Profit and cashflow are two totally different things.  Profit is excess cash left over after expenses are paid.  Cashflow is actual cash on hand.  Cashflow doesn’t take into account the debts you have or bills you have to pay.

Cashflow management is one of the main reasons most businesses fail within 5 years.  If the business is successful, it’s difficult for the owner to keep their hands out of the cookie jar of cashflow.  They have access to all this money, why shouldn’t they use some of it?  It’s theirs after all.
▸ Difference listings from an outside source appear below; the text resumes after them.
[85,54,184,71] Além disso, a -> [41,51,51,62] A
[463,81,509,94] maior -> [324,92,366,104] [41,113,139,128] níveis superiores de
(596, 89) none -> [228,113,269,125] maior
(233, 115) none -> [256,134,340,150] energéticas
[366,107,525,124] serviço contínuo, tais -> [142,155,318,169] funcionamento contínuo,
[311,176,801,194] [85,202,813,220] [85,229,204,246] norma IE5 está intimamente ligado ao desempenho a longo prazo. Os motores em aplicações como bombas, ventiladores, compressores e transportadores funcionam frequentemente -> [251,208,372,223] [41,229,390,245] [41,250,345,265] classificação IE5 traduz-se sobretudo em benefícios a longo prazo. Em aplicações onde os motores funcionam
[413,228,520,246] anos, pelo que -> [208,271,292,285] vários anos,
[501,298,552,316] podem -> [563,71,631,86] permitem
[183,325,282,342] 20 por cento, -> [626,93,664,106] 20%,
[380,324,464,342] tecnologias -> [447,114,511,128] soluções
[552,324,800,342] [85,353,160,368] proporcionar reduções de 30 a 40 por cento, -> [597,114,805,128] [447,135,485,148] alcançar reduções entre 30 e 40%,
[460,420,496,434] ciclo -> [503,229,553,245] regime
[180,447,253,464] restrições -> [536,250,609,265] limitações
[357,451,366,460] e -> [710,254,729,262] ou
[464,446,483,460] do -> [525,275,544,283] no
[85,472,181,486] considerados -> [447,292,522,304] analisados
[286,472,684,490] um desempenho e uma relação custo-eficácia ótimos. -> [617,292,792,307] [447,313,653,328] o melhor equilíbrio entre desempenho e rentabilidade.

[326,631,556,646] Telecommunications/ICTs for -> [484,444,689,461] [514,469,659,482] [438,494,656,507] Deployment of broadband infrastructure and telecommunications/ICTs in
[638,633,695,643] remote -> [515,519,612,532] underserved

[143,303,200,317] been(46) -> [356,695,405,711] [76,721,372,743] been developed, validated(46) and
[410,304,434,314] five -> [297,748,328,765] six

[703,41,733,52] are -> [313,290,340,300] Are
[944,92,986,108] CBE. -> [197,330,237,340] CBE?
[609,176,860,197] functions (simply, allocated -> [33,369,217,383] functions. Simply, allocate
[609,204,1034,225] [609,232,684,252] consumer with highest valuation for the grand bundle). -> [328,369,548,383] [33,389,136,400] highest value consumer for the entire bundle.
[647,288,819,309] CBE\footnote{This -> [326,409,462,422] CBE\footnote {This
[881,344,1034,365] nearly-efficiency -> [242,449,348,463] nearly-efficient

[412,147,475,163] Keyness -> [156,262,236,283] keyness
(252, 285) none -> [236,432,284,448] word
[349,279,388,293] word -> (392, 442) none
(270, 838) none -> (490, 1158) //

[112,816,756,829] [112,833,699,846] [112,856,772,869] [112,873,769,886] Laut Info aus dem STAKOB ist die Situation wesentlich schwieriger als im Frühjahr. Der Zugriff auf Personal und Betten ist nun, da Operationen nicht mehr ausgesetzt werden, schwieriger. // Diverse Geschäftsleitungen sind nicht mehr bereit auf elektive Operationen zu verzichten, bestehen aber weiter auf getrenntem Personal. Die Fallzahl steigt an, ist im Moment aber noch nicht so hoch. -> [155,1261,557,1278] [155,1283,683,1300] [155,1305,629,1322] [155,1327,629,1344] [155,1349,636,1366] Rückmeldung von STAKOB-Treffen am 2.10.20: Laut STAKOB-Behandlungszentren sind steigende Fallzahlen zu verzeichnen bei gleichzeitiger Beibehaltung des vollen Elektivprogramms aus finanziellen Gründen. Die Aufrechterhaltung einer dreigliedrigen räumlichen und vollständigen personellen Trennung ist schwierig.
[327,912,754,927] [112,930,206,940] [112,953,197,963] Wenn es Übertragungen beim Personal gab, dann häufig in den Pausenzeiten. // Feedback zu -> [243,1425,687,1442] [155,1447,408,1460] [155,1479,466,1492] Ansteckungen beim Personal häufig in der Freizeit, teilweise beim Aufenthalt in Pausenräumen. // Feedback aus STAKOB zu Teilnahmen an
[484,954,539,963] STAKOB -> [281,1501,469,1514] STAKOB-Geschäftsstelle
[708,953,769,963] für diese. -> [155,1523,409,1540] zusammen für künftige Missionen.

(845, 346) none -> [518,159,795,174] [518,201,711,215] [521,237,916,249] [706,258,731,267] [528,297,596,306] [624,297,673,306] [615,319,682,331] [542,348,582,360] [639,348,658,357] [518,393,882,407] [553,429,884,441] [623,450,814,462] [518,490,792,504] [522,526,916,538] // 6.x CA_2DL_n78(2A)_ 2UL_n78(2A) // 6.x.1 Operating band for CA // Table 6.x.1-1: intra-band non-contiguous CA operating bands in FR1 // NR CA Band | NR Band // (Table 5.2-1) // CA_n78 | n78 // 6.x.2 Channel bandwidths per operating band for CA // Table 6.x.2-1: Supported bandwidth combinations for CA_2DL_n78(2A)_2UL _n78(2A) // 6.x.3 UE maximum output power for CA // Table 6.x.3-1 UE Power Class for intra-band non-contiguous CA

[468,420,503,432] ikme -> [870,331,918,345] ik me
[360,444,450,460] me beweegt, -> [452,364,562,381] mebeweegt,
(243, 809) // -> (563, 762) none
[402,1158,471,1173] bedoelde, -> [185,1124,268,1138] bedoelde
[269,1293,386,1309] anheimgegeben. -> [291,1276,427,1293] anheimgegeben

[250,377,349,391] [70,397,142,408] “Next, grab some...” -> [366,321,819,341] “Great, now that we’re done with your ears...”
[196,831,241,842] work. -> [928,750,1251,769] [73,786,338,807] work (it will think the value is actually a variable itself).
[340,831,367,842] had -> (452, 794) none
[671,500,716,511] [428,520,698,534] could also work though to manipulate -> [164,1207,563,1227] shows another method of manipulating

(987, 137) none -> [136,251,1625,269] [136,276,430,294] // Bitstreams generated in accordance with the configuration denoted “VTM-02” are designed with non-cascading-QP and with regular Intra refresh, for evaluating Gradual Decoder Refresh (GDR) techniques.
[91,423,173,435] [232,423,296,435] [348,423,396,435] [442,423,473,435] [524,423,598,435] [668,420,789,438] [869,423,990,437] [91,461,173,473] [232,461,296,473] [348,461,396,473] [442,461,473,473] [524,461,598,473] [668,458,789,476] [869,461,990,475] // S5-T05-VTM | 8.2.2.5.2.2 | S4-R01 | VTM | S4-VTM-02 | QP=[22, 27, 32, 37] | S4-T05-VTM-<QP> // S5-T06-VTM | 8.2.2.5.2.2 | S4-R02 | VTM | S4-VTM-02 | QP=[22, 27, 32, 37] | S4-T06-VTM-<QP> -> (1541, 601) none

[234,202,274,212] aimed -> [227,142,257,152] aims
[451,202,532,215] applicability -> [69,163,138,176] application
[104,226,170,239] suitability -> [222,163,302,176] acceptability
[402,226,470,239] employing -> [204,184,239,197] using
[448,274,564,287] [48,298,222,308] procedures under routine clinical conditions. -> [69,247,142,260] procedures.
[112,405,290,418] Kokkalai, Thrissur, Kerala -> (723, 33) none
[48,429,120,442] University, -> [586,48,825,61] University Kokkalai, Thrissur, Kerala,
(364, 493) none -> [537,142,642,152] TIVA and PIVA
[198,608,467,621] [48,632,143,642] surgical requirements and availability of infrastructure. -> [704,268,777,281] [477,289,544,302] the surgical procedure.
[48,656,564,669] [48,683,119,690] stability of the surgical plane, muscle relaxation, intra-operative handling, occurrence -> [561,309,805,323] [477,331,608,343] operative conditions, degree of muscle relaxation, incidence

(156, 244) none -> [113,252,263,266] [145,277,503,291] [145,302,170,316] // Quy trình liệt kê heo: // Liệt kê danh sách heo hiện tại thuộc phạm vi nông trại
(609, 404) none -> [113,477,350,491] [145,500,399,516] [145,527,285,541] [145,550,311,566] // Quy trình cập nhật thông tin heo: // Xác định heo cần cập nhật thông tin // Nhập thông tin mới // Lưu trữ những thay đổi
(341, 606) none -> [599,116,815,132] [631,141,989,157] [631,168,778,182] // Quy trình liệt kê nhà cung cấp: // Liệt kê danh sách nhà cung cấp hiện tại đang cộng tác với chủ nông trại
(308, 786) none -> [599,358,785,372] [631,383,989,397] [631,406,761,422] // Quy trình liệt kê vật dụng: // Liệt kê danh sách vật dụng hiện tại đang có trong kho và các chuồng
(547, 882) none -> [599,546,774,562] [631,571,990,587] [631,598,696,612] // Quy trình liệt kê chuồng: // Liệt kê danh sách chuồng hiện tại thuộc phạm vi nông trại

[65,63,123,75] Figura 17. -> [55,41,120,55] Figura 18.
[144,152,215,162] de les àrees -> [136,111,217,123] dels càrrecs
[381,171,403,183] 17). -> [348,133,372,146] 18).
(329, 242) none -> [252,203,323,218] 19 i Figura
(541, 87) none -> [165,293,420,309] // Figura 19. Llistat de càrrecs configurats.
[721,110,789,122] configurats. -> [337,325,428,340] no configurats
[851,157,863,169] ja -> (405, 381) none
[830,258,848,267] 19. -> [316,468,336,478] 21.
Entire books have been written about cashflow management.  Here are a few important points to follow:

  • Keep a cash reserve on-hand.  Keeping a rainy day fund handy will save your butt if an unforeseen expense rears its ugly head.  A good guideline I follow is to have enough cash on-hand to be able to give refunds to every customer within the past 30 days.
  • Pay operational costs promptly.  It’s your business operations that bring the income.  If you can’t afford to keep current operations running, then everything will grind to a halt and no more income.
  • Don’t think about taking a salary.  After all expenses are taken care of and the cash reserve is fully funded, invest your PROFITS (yes, it’s profit at this point) back into the business.  Expand the business to make MORE money. 

Cashflow management isn’t fun or exciting.  Most of the time, it’s frustrating and stressful.  Managing the cashflow of the business helps determine the strategy and direction of the business.  Follow a conservative course, and your business will grow.  Spend the cash like BillyJoeJimBob, and you will fail.